Trade conflict ripples through emerging markets

13th July 2018
Resources Rising Stars

Emerging markets could become collateral damage in an escalating trade conflict where the U.S. is squaring off against China and Europe (report The Wall Street Journal).

The first tariffs levied by the U.S. and China went into effect Friday, but worries over the trade spat have already rippled through a broad range of emerging markets, hurting prices for stocks, bonds and currencies from Indonesia to Brazil.

Export-dependent Asian economies may be especially vulnerable, and major stock markets in the region have tumbled in recent weeks. A significant portion of U.S.-bound exports from countries like Malaysia, South Korea and Thailand pass through China, thanks to its central role in the global supply chain.

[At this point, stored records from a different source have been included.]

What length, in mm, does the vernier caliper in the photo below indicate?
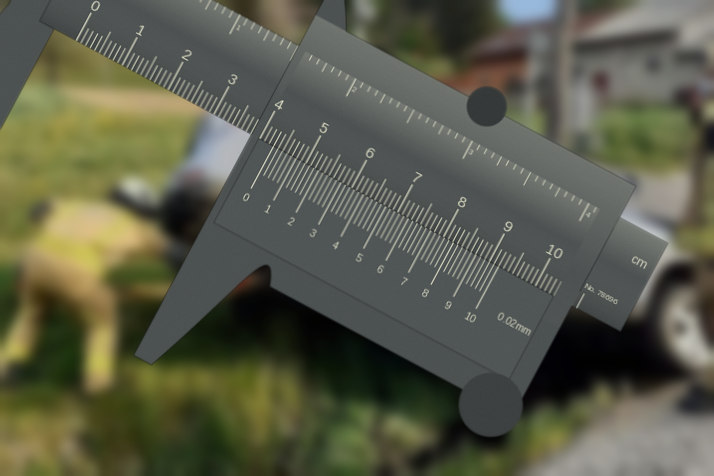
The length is 43.0 mm
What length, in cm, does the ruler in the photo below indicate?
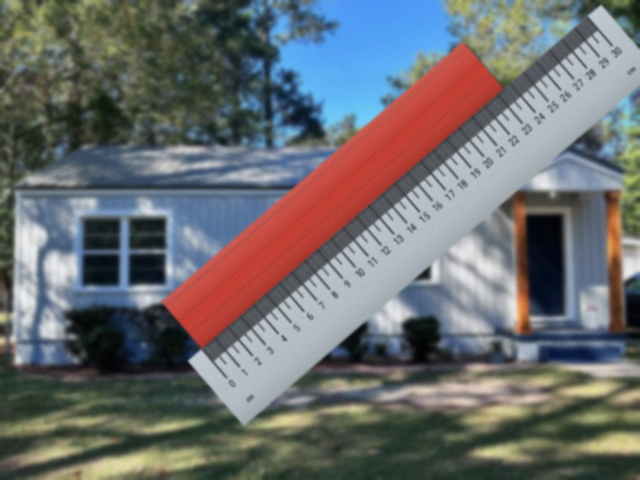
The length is 23.5 cm
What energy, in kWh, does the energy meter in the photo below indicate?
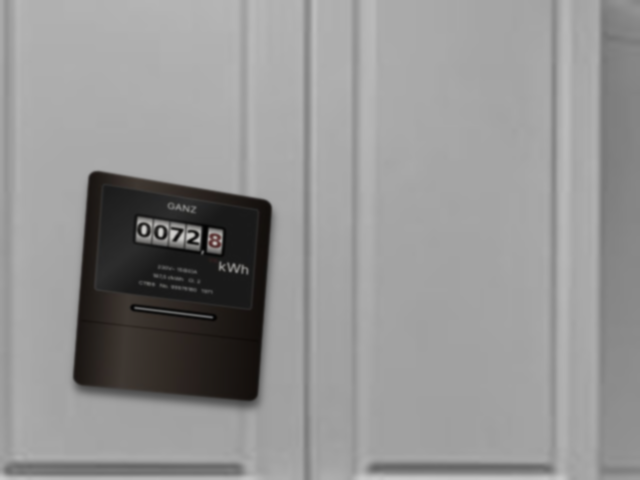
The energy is 72.8 kWh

Investors also believe the trade conflict is slowing a revival in global growth, stoking worries over demand for raw materials and hurting the economies of commodity exporters. Weaker copper prices have weighed on exporters like Chile, dragging the country’s peso down 2.9% since June 1.

It’s not all bad news. The trade conflict may benefit some Asian companies and industries, especially if duties on U.S. products lift demands for local substitutes. For example, U.S. soybean tariffs could spur demand for palm oil products from Malaysia and Indonesia. Recent trade data showed China importing fewer U.S. soybeans and more from Brazil even before the tariffs took effect.